A machine learning approach to optimize the performance of a combined solar chimney-photovoltaic thermal power plant

Abstract

Solar Chimney Power Plant (SCPP) is a renewable energy system that indirectly converts solar energy to electricity. However, the efficiency of SCPP is not sufficient for practical applications. Integrating SCPPs with Photovoltaic-Thermal systems (PVT) could enhance their performance to levels acceptable for industrial adoption. This study investigates the combined SCPP-PVT performance for the weather conditions of Austin (Texas), San Diego (California), and Phoenix (Arizona), all on a similar latitude.
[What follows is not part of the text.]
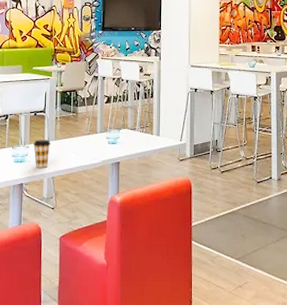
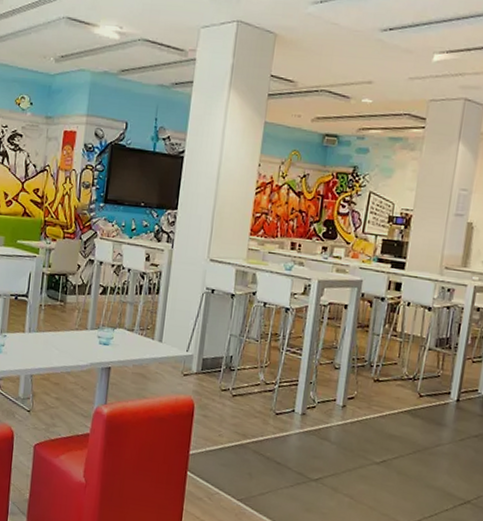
coffee cup: present [33,140,51,168] -> none [11,329,33,363]

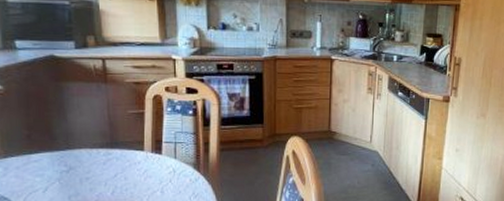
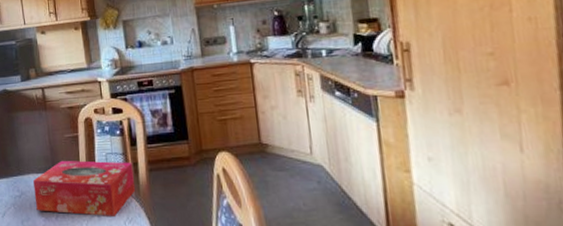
tissue box: none [86,136,205,192] -> present [33,160,136,216]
Various configurations of this combined system are numerically simulated, and their efficiencies are compared with a conventional SCPP, SCPP-Photovoltaic (PV), and stand-alone PV modules. Moreover, to predict and optimize the performance of these systems, the Support Vector Regression with Linear (LSVR), Polynomial (PSVR), Gaussian (GSVR), and Hybrid (HSVR) kernels are implemented. In order to optimize the hyperparameters of the Machine Learning (ML) models, the Grey Wolf Optimizer (GWO) is implemented. Also, the optimum performance of the SCPP-PVT system is obtained using the Multi-objective Grasshopper Optimization Algorithm (MOGOA). The results show that the HSVR ML model has the highest accuracy, followed by PSVR, GSVR, and LSVR models. It is shown that the SCPP-PVT system outperforms both SCPP-PV and stand-alone PV modules, respectively. Finally, the SCPP-PVT is shown to outperform the PV modulus by up to 4.8%.